Alumni startup combines social impact, corporate gifting


USC alumni are sparking change by combining social impact with corporate gifting.

The company, started by alumni Laura Hertz and Jerry Eisenberg, provides gifts like the Gourmet Chocolate Tasting Box to benefit social causes. Photo courtesy of Laura Hertz.

After spending years working in both nonprofit and corporate fields, USC alumna Laura Hertz launched Gifts for Good, a full-fledged social enterprise company which has already funded a year of drinking water for nearly 900 people in Central Africa.

“We’re all over the board in the types of impact that we’ve had, but it’s been super exciting to see what we can do, just by redirecting some of the dollars that people already spend for good,” Hertz said.

Founded in November by Hertz and fellow USC alumnus Jerry Eisenberg, the company focuses on providing corporations with gift options that give back to charitable causes.

When Hertz worked with AmeriCorps, a federal national service program that supports people with critical needs, she witnessed firsthand the difficulties nonprofits frequently encountered with raising funding for their causes due to the fact that they rely heavily on donations and grants.

When Hertz attended the Marshall School of Business for her master’s in Social Entrepreneurship, she was determined to maximize the sustainability of nonprofits and social enterprises by connecting them to a corporate gifting marketplace.

Gifts for Good functions by bringing products created by nonprofits and social enterprises to corporate clients through one e-commerce site. Shoppers can filter through gifts by marking which causes they support. The site features six main causes, including children in need, the environment, economic development, women at-risk, homelessness and health.

The concept behind the company became feasible when the pair took a course at Marshall. For the course final project, each team had to present a business concept that fused charitable work and business. Hertz and Eisenberg developed a plan to address the specific problems Hertz observed in her experience with the nonprofit and corporate worlds.

When Marshall professor Christine El-Haddad, who teaches both undergraduate and graduate strategy courses, listened to Hertz and Eisenberg’s presentation, she thought their plan was a good idea, but she never expected the project to turn into a company. 

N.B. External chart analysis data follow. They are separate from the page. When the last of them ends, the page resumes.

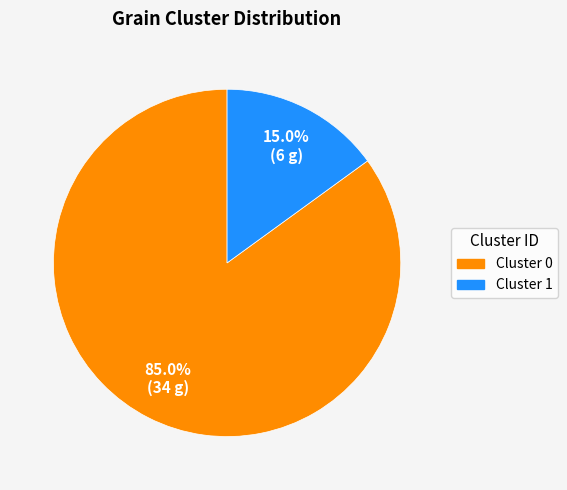

What is the total percentage of Cluster 0 and Cluster 1?

100.0%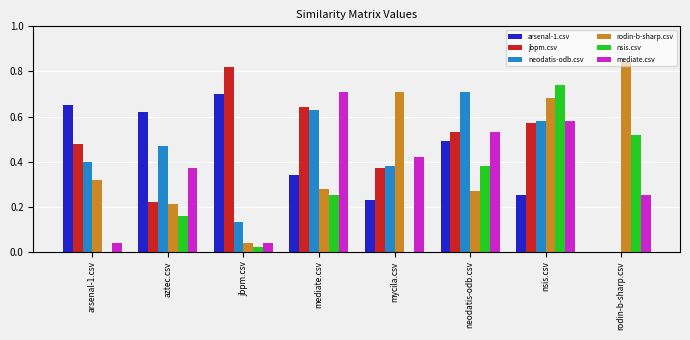

What is the sum of all rodin-b-sharp.csv values?

3.4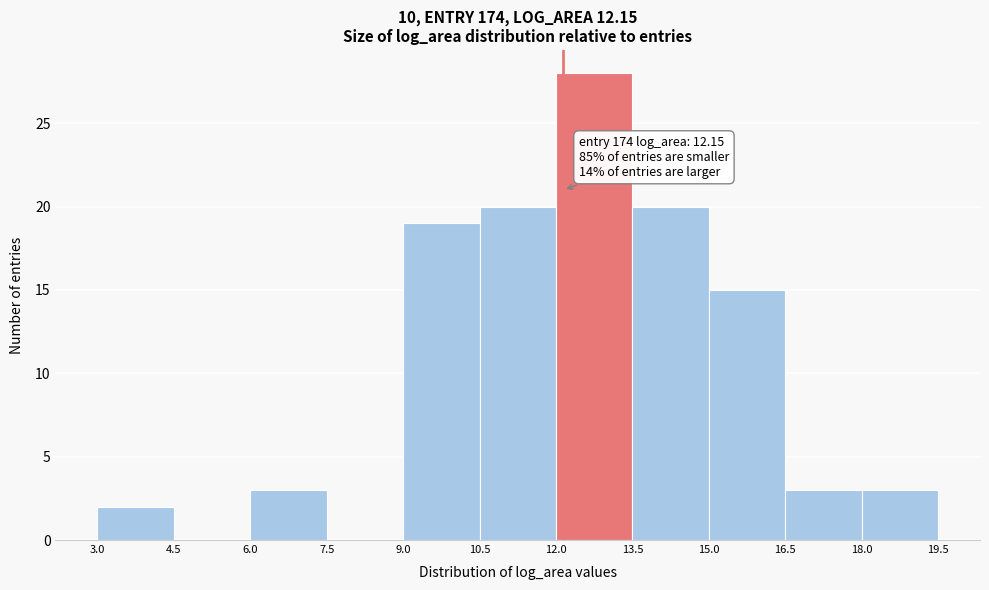

Over which range of the x-axis is the bar tallest?

12.0 to 13.5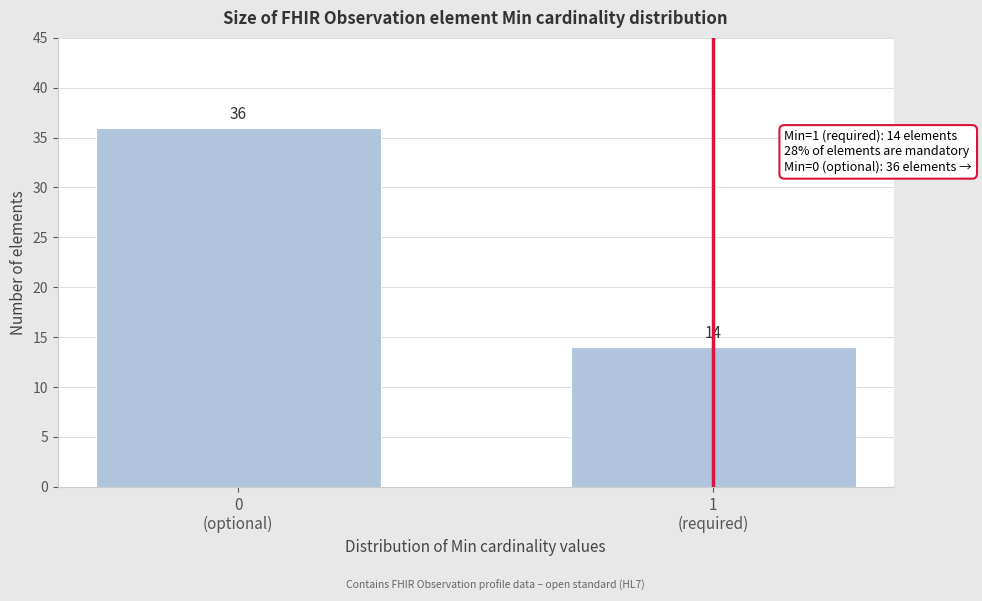

Reading left to right, extract all data points from this chart.

36	14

A few months after the pair took the course, they notified El-Haddad that they had founded the company.

“From the first time I met [Hertz and Eisenberg] in class, I was impressed,” El-Haddad said. “If every business thought along those lines, the world would be a much better place … Now that two of my students have turned a final project into a company, I want every final project to turn into a company.”

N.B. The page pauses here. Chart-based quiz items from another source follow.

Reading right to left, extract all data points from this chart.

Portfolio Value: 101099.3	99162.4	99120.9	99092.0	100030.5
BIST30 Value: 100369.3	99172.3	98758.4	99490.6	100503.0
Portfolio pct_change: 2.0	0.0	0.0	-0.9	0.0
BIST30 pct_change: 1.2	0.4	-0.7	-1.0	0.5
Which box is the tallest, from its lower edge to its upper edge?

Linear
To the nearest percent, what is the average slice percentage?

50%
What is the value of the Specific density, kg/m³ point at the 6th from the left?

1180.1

Eisenberg said he wondered which charitable cause to support when he first enrolled in the Marshall program. However, his time in El-Haddad’s course made him realize he didn’t have to choose.

“Our concept was: Why support just one cause, when we could set up a business that would allow us to support a whole range of worthwhile causes, just by helping people pivot the way they purchase gifts?” Eisenberg said.

According to Hertz, since their recent launch in November, Gifts for Good has already attracted over a hundred clients and made a significant impact toward several causes.

“Many of our orders have been large-scale bulk orders from some of the world’s most well-known brands,” Hertz said.

During their first four weeks in business, they were able to provide 450 days of job training for women transitioning out of homelessness in downtown Los Angeles, and 188 days of schooling for at-risk children in Honduras.